A transition use case loads the current state, checks policy, applies the domain transition, maps failures to the app error catalog, writes the new state, audits the decision, and records events inside the same Unit of Work:
import { z } from "zod";
import { appError } from "@/features/shared/errors";
import { auditEntry } from "@/lib/audit";
import { useCase } from "@/lib/use-case";
import { IntakeApproved } from "../domain/events";
import { approveIntakeTransition } from "../domain/intake";
export const approveIntake = useCase
.command("intake.approve")
.input(
z.object({
intakeId: z.string().uuid(),
expectedVersion: z.number().int().positive(),
}),
)
.emits([IntakeApproved])
.run(async ({ ctx, input, events }) => {
return ctx.ports.uow.transaction(async (tx) => {
const intake = await tx.intakes.findById({
id: input.intakeId,
tenantId: ctx.tenant.id,
});
if (!intake) {
throw appError("IntakeNotFound");
}
await ctx.gate.authorize("intake.approve", intake);
const approved = approveIntakeTransition(intake, {
expectedVersion: input.expectedVersion,
now: new Date(),
});
if (!approved.ok) {
throw appError(
approved.reason === "version_conflict"
? "IntakeVersionConflict"
: "IntakeInvalidStatus",
{ details: approved },
);
}
await tx.intakes.update(approved.value);
await tx.audit.record(
auditEntry(ctx, {
action: "intake.approve",
resource: { type: "intake", id: intake.id },
}),
);
await events.record(tx.events, IntakeApproved, {
intakeId: approved.value.id,
approvedAt: approved.value.reviewedAt,
});
return approved.value;
});
});The use case stays callable from HTTP routes, jobs, schedules, scripts, and
tests, so the workflow rule lives in one place. A listener on
IntakeApproved then dispatches follow-up jobs or notifications after commit.
Time-based recovery
Use schedules when a workflow needs time-based nudges or recovery: expire abandoned onboarding sessions, remind patients before appointments, or escalate approvals that have not moved. Keep long-running work out of the schedule handler — dispatch jobs or write outbox records so retry behavior stays inspectable.

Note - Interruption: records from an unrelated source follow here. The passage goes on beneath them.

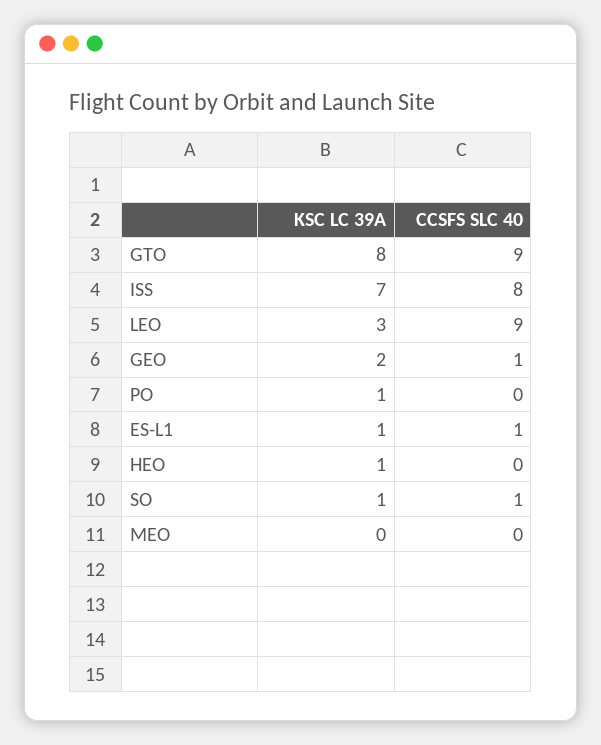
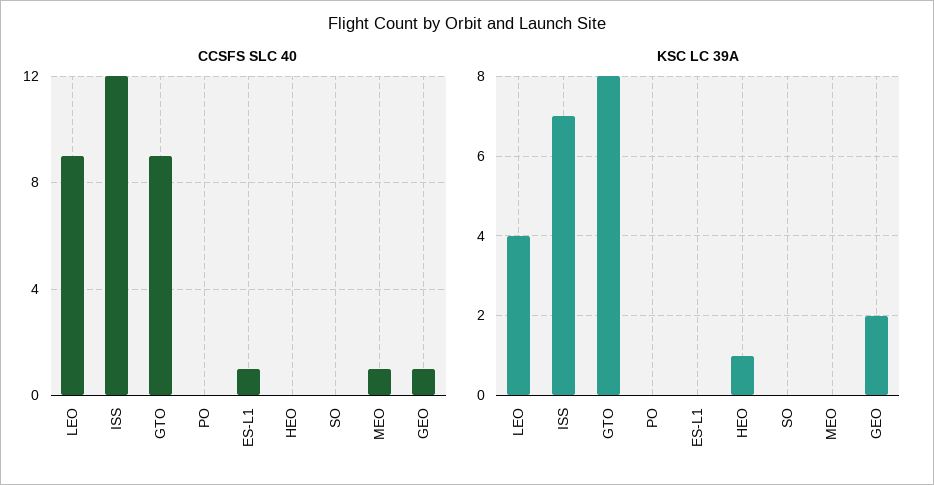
CCSFS SLC 40, ISS: 8 -> 12
KSC LC 39A, LEO: 3 -> 4
KSC LC 39A, PO: 1 -> 0
KSC LC 39A, ES-L1: 1 -> 0
KSC LC 39A, SO: 1 -> 0
CCSFS SLC 40, SO: 1 -> 0
CCSFS SLC 40, MEO: 0 -> 1

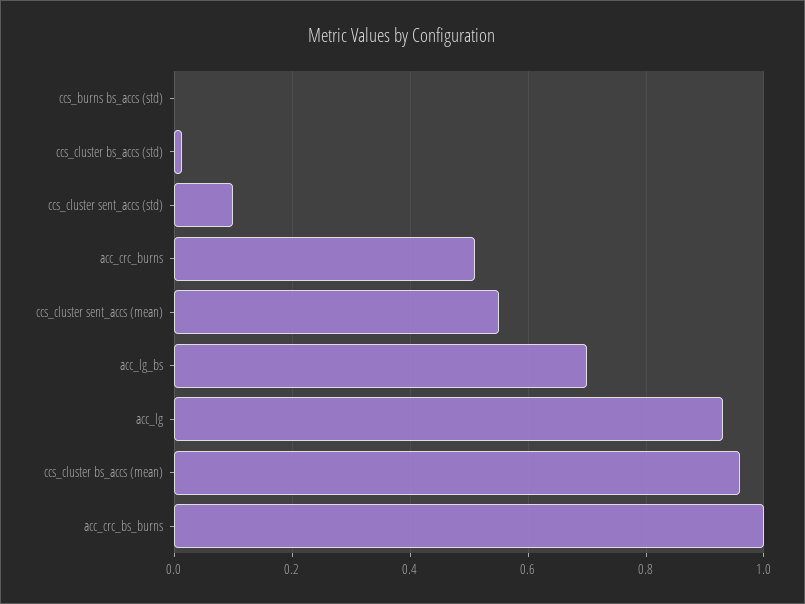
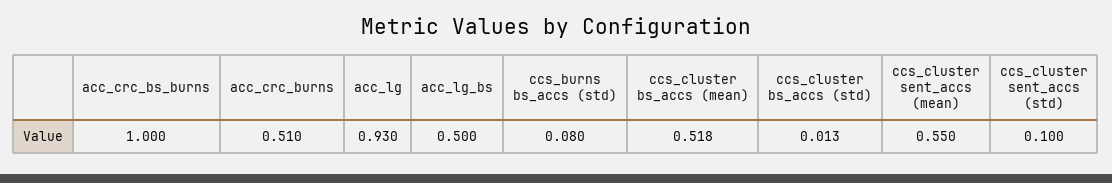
ccs_burns bs_accs (std): 0 -> 0.08
acc_lg_bs: 0.7 -> 0.5
ccs_cluster bs_accs (mean): 0.96 -> 0.518

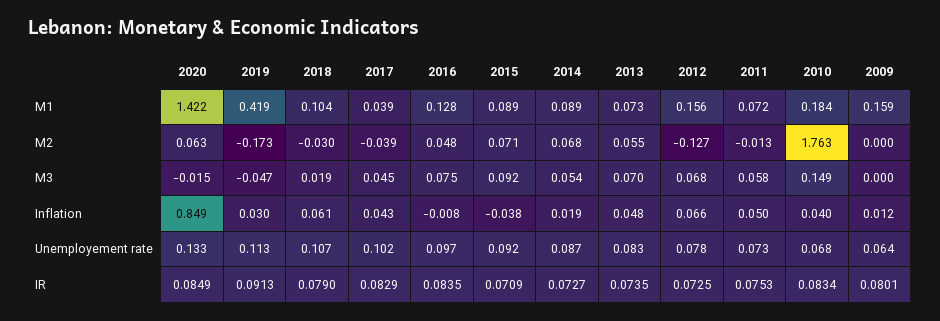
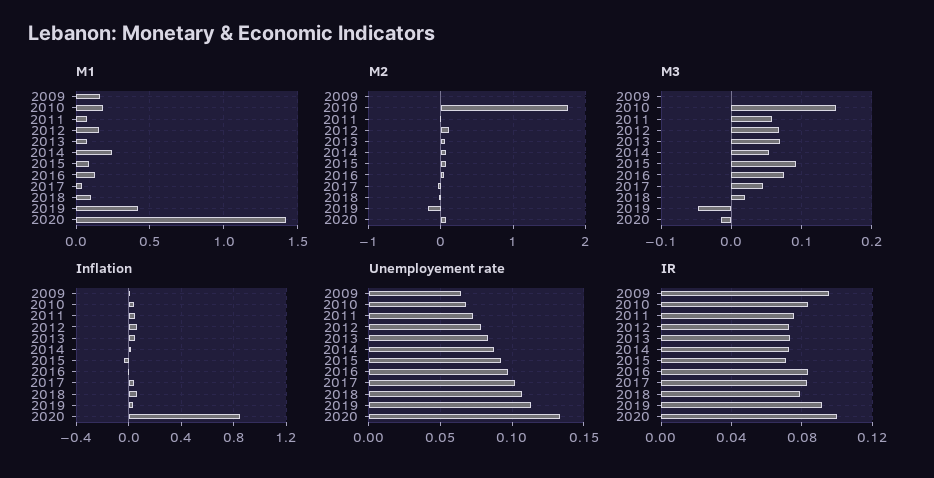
M1, 2014: 0.089 -> 0.25
M2, 2012: -0.127 -> 0.1
IR, 2020: 0.0849 -> 0.1
IR, 2009: 0.0801 -> 0.095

Idempotency at entry points
Use idempotency for commands that browsers, webhooks, mobile
clients, or external systems may retry: declare meta.idempotency on HTTP
contracts, and wrap non-HTTP entry points in runIdempotently(...). Do not
use it as a replacement for optimistic concurrency — keep expectedVersion
or an equivalent repository guard on state transitions so two actors cannot
silently overwrite each other.
Testing workflow paths
Test each transition at the use-case boundary, then add focused tests for the
durable chain: the use case records the expected event inside the transaction,
the outbox drains it after commit, the listener enqueues the expected job, and
exhausted retries dead-letter with useful instrumentation. The
@beignet/core/ports/testing helpers such as createUseCaseTester(...) and
assertOutboxDeadLettered(...) keep these tests readable without widening
production ports.
Choosing the smallest tool
Do not turn every multi-step operation into a formal state machine. Start with a use case and a status field. Add events when other parts of the app need to react, jobs when work should leave the request, outbox when the post-commit work must not be lost, and schedules when time should start or repair workflow work.